With the writing of All the Blues in the Sky, she helped herself as she sought to help her readers.

“There’s a moment in the book where Sage learns that grief is like hunger and that she will always be grieving like there’s never going to be a day that we don’t need to eat,” Watson said. “I can have breakfast, and then by dinnertime, I need to eat again, and next week I’m going to need a meal, and three years from now, I’m going to be hungry. That was freeing for me as a person. It wasn’t just a plot point or something to just put in the book. It was really what I needed for myself to understand that I would always miss my mother, or that there will always be some issue that we’re fighting against and standing up for in this nation, and that that I can hold all of that. That’s normal and I’m okay.”

With that realization, Watson knew Sage wouldn’t be “healed” of her grief by the end of the book as the author originally intended. As she went on tour for All the Blues in the Sky, she met readers who wanted to share their grief but also support her in hers.

“I just wanted to be honest with young people,” she said. “I really tried to honor that they can handle it, because they are handling it right. They are actually grieving. A lot of our young people have lost grandparents or siblings or classmates, but also they’ve moved, or their parents are divorced, or they are afraid about what’s happening with immigration.

“There’s all kinds of loss that’s happening, and sometimes it’s hard and heavy. I just wanted to acknowledge that and give them the permission to feel all of it.”

[READ: ‘All the Blues in the Sky’ by Renée Watson Wins Newbery; ‘Fireworks’ Illustrated by Cátia Chien Earns Caldecott at 2026 Youth Media Awards]

Watson is particularly proud to have her first novel in verse get this kind of recognition, she said.

“I am a poet at heart, and I’ve always wanted to do a novel in verse,” said Watson, who added that she was trying to push herself as a writer. “I felt that this particular story— because grief is such a heavy emotion—I wanted the book to have space on the page where young people could pause, take a breath, and not be weighed down by so many words…. Poetry just felt like the right medium for a story about a grieving character.”

The choice of format resonated exactly as she had hoped.

The 2026 Newbery committee.
Photo courtesy of Ramona Caponegro

“The novel in verse form and the accompanying white space on the pages made room for all the emotions that accompany loss, creating a close, vulnerable space for the main character Sage and the readers,” said Newbery committee chair Ramona Caponegro.

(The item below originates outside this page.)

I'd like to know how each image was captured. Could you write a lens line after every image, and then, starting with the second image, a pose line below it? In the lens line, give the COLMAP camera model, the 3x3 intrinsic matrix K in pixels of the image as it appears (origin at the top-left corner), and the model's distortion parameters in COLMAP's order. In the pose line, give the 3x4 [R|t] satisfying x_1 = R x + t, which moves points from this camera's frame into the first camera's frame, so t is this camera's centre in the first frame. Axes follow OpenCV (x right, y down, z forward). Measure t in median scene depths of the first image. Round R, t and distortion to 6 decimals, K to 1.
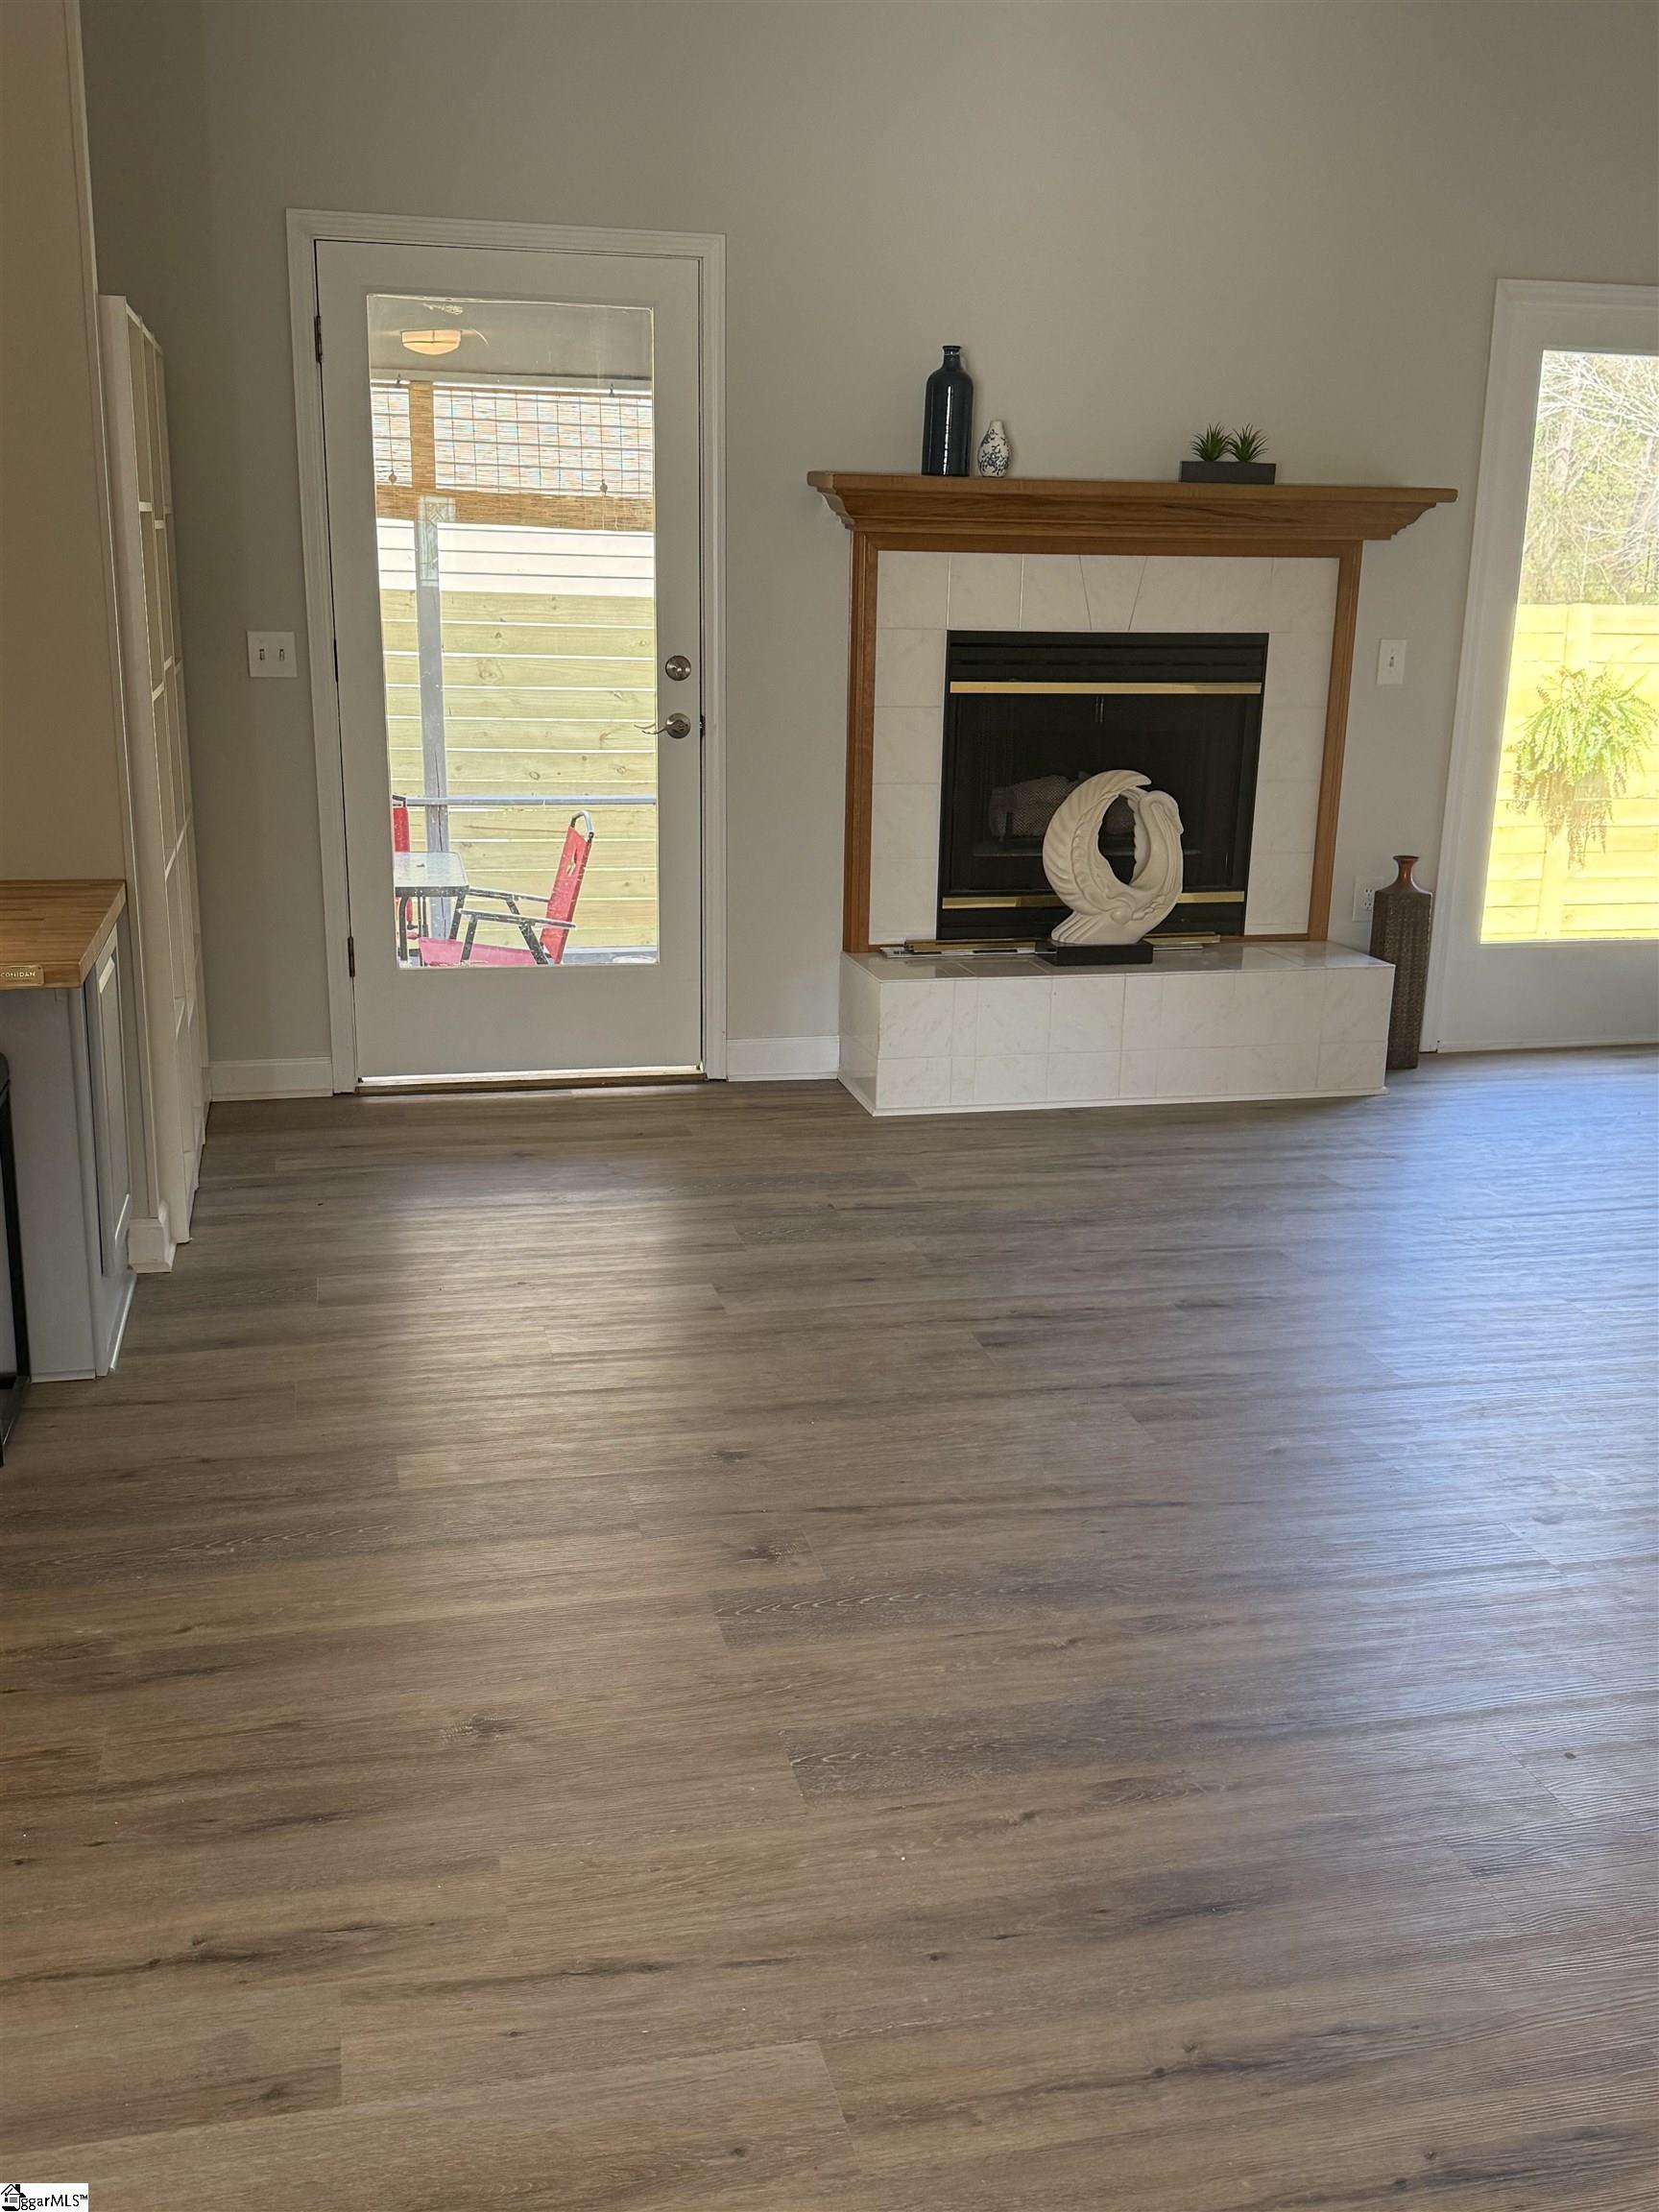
lens RADIAL K [[2115.3, 0, 851.1], [0, 2115.3, 1153.8], [0, 0, 1]] dist [0.081891, 0.000000]
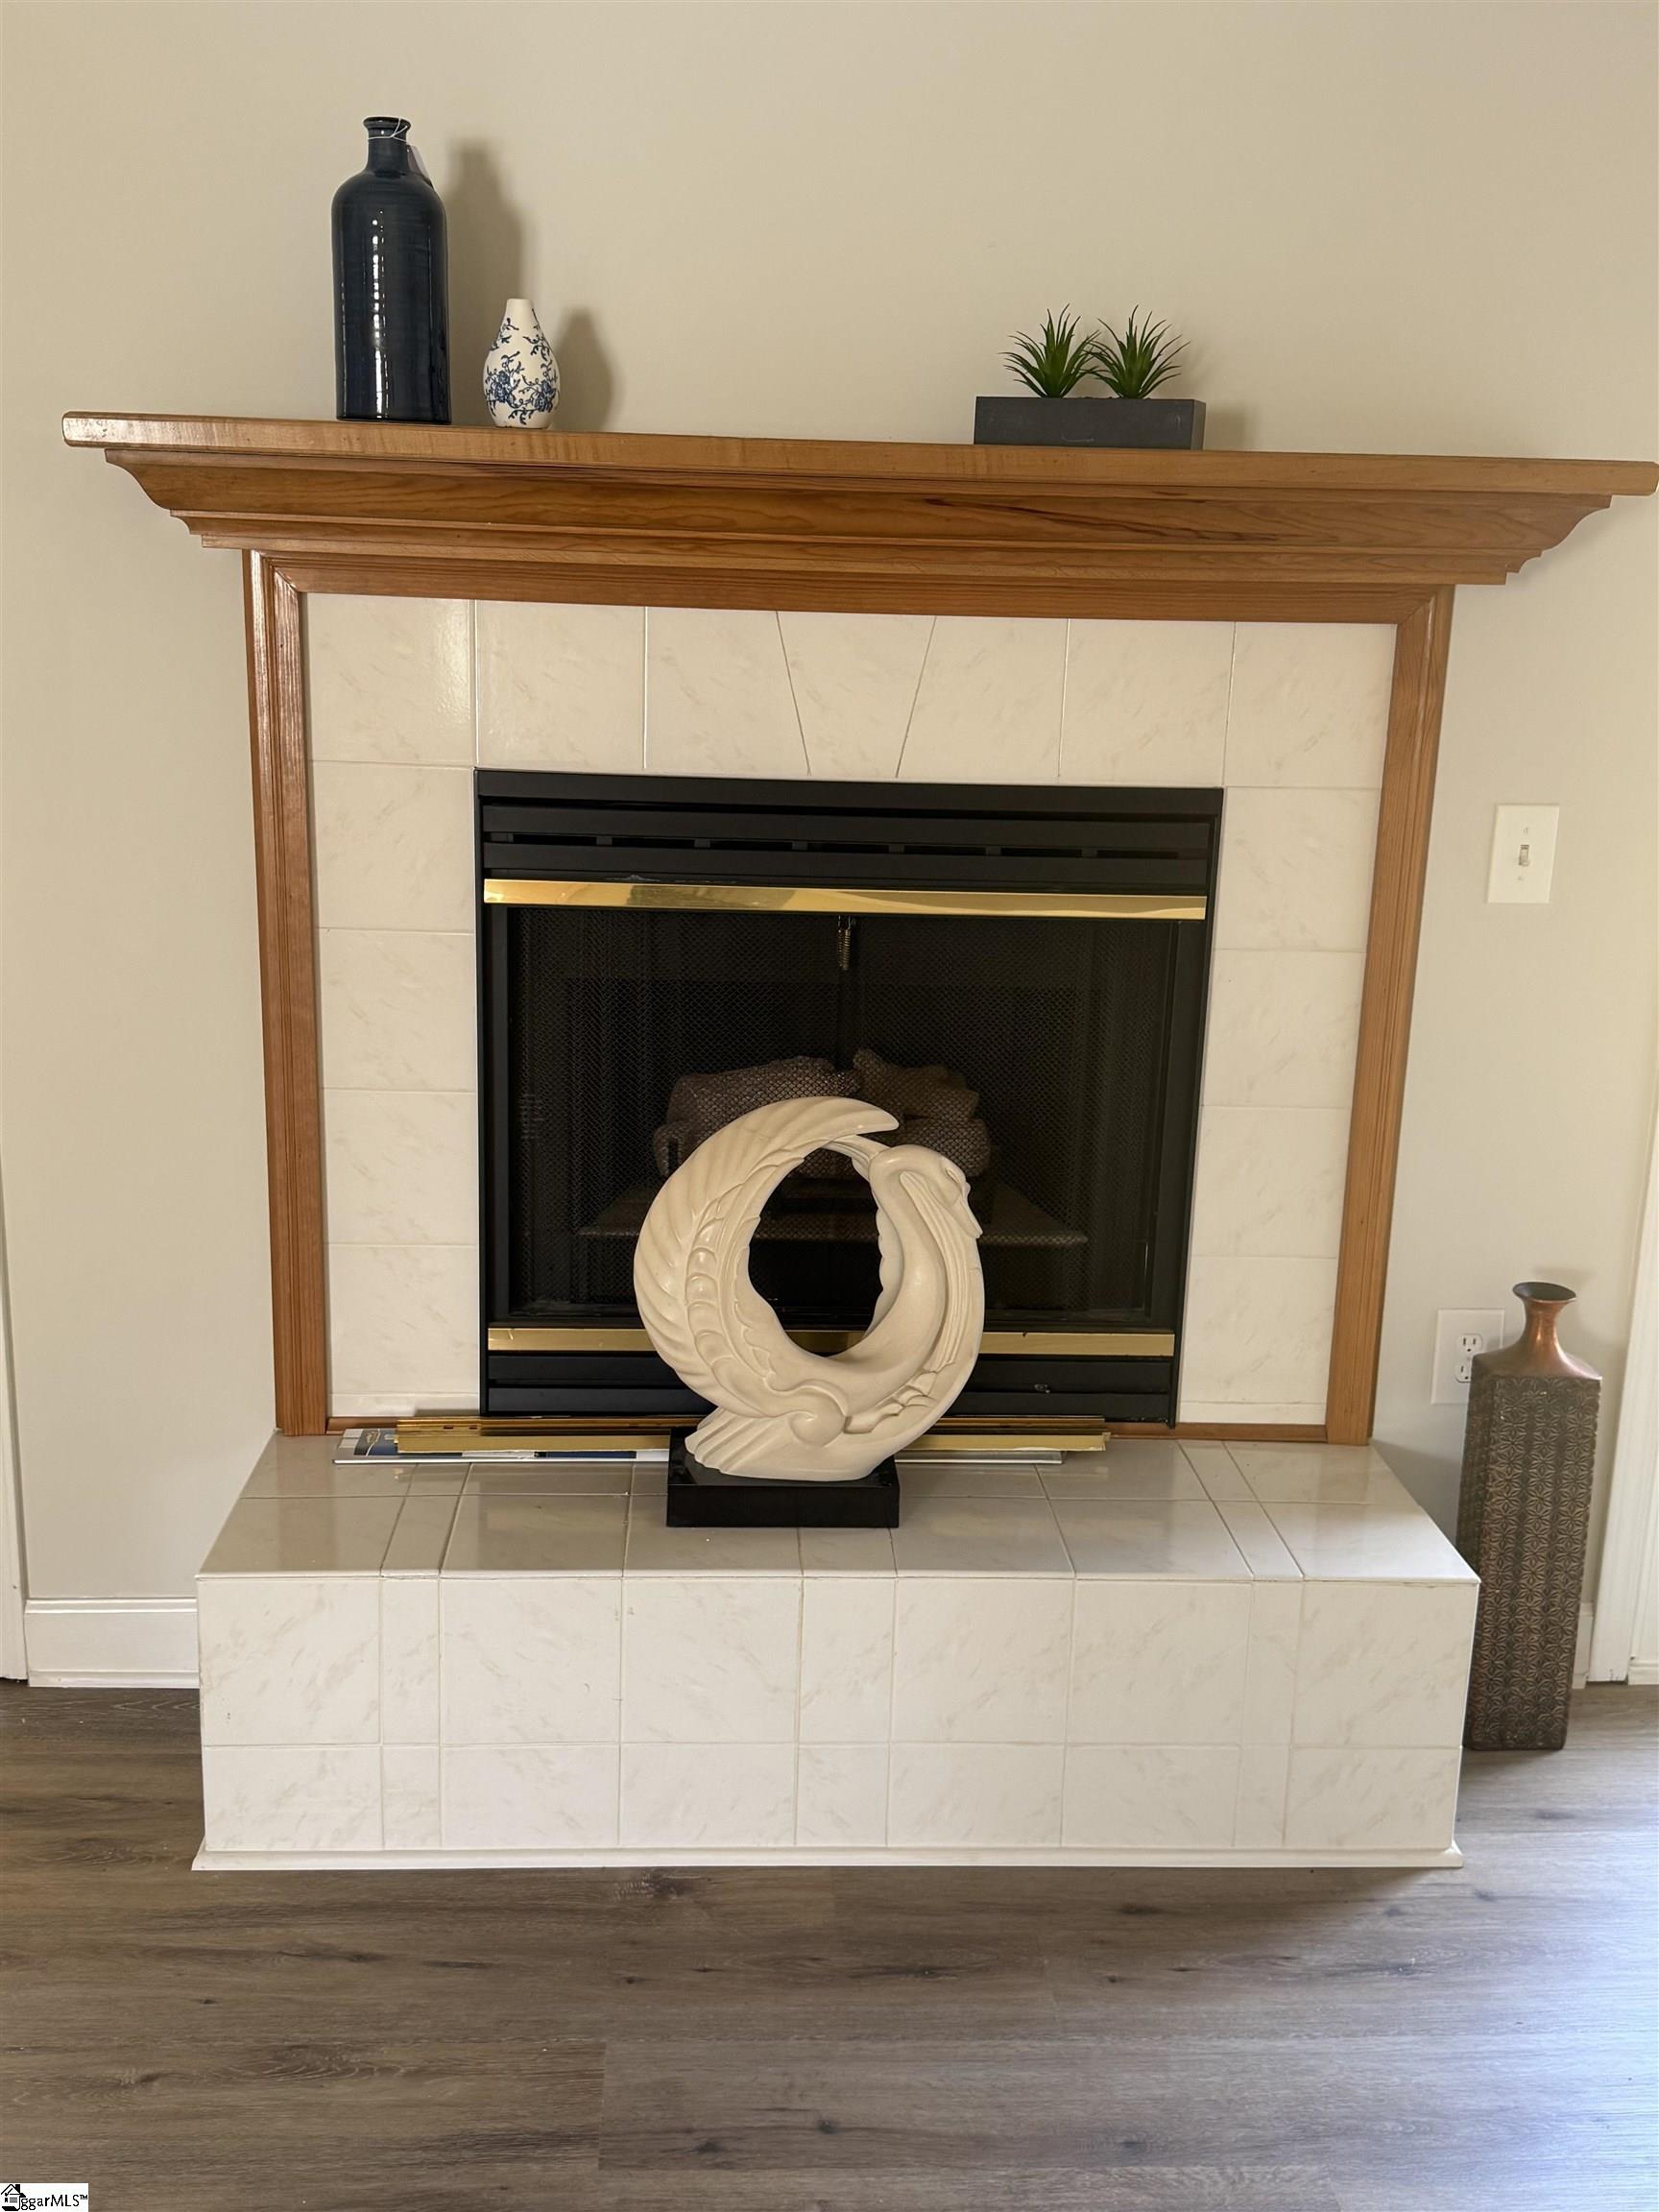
lens RADIAL K [[2115.3, 0, 821.8], [0, 2115.3, 1114.2], [0, 0, 1]] dist [0.081891, 0.000000]
pose [[0.981593, 0.054013, -0.183186, 0.201408], [-0.060153, 0.997793, -0.028123, -0.161245], [0.181263, 0.038624, 0.982676, 0.559660]]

The book documents grief and its varied emotions, along with the sometimes difficult-to-understand truth that it can be felt at the same time as joy and celebration.

“Life is hard and amazing, so let’s talk about it,” said Watson.

[READ: SLJ Reviews the John Newbery Medalist ‘All the Blues in the Sky’ and Honor Books | ALA Youth Media Awards 2026]

On Monday afternoon, she fielded texts and calls from friends celebrating her Newbery recognition. She will wait for the New York City sidewalks and streets to be safer and cleared of the recent snowstorm, but she will not ignore the achievement.

“We’re going to toast and celebrate,” she said. “Because of how much grief I have had, it is very, very important to me to take the time to celebrate any small joys [and] any big joys. I am very intentional about that—relentless with making sure we pause to say this happened and we can’t just move past it. We will celebrate at some point this week when the snow melts away, and I get to hug them in real life.”